DocRefinery — Document Refinement
DocRefinery is AgentCraftLab's document cleaning and structured output feature. It takes multiple source files in different formats (PDF, DOCX, PPTX, XLSX, HTML, TXT, images) and automatically cleans and consolidates them into a standardized structured specification document.
1. Core Concepts
Multiple source files → Clean (remove noise) → Structured extraction (LLM) → Specification document| Concept | Description |
|---|---|
| Refinery Project | A workspace containing multiple source files and versioned outputs |
| Cleaning | Parses raw documents into typed elements (Title, NarrativeText, Table, ListItem...), removes headers/footers, normalizes whitespace |
| Schema Template | Defines the output document structure (e.g., Software Requirements Spec has 13 sections) |
| Fast Mode | Single LLM call, good for small files |
| Precise Mode | Multi-layer Agent + Search, better for large/multiple files |
2. Workflow
Step 1: Create a Project
- Click 🏭 Doc Refinery in the sidebar
- Click Create in the top right
- Enter project name and description
Step 2: Upload Files
- Enter the project → Files tab
- Drag & drop files into the upload area (supports multiple files)

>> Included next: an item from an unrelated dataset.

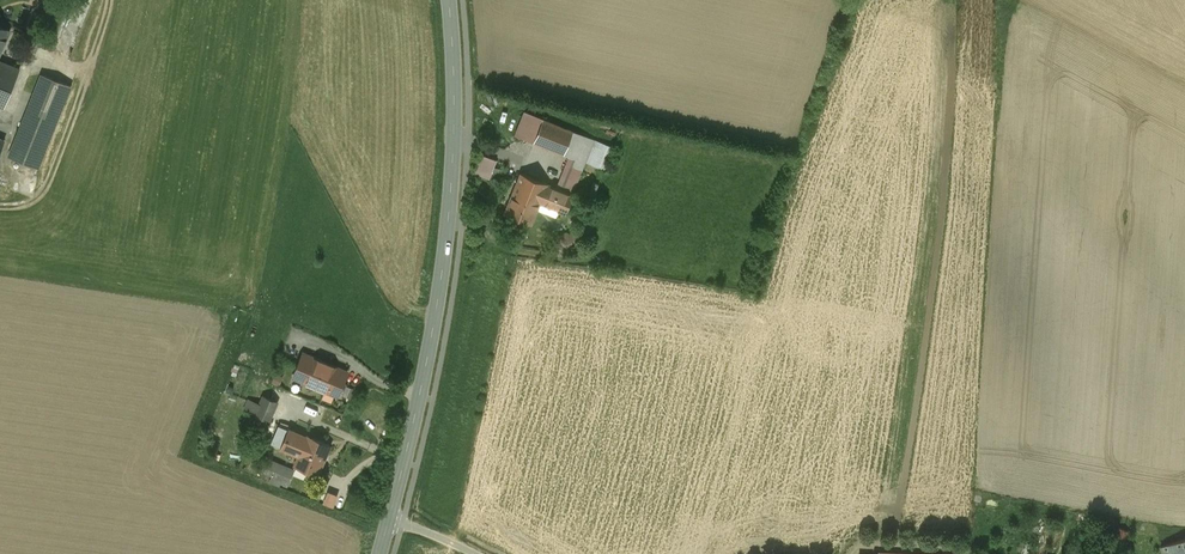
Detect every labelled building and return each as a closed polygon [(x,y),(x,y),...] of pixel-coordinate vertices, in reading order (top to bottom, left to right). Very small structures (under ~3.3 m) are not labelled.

- Each file shows real-time processing progress (Cleaning → Indexing)
- Status icons indicate each file's state
File Status:
| Icon | Status | Description |
|---|---|---|
| ✅ | Indexed | Index built, ready for precise search |
| 🔄 | Indexing | Building search index |
| ⏳ | Pending | Waiting for indexing |
| ⚠️ | Failed | Index failed, click 🔄 to retry |
| ⏭️ | Skipped | Fast mode, no index needed |
Step 3: Preview Cleaned Results
- Switch to the Preview tab
- Select a file from the dropdown
- View each element with color-coded type badges:
| Badge Color | Element Type | Description |
|---|---|---|
| Blue | Title | Headings |
| Gray | NarrativeText | Body paragraphs |
| Green | Table | Tables |
| Yellow | ListItem | List items |
| Purple | CodeSnippet | Code blocks |
| Pink | Image | Images |
Step 3.5: Select Files to Include
Each file has a checkbox next to it:
- ☑ Checked = included in Generate (default: all checked)
- ☐ Unchecked = excluded, file appears dimmed with strikethrough
- No need to delete files — re-check anytime to include again
Step 4: Configure Schema & Mode
- Switch to the Settings tab
- Select a Schema Template (e.g., "Software Requirements Spec")
- Choose LLM Provider and Model
- Choose Extraction Mode:
| Mode | Description | Best For |
|---|---|---|
| Fast | Single LLM call with all document content + full Schema | Small files (< 10 pages), few files |
| Precise | Multi-layer Agent + search engine assisted | Large files (> 10 pages), multiple files, high accuracy needed |
- In Precise mode, optionally enable LLM Challenge Verification (see below)
- Click Save
- Click Generate Structured Output
Step 5: View Output
- Switch to the Output tab
- Top area shows:
- Version selector (v1, v2, v3...)
- Confidence badge (green ≥80% / yellow 50-80% / red <50%, only with Challenge enabled)
- Markdown / JSON view toggle
- Source files — shows which files were used for this version
- Missing fields (yellow) = LLM couldn't find data
- Open questions (orange) = items flagged for confirmation
- Challenges (purple) = LLM Challenge results, grouped by section with original vs suggested value comparison
- Markdown view — fully rendered (heading levels, table borders, lists, code highlighting)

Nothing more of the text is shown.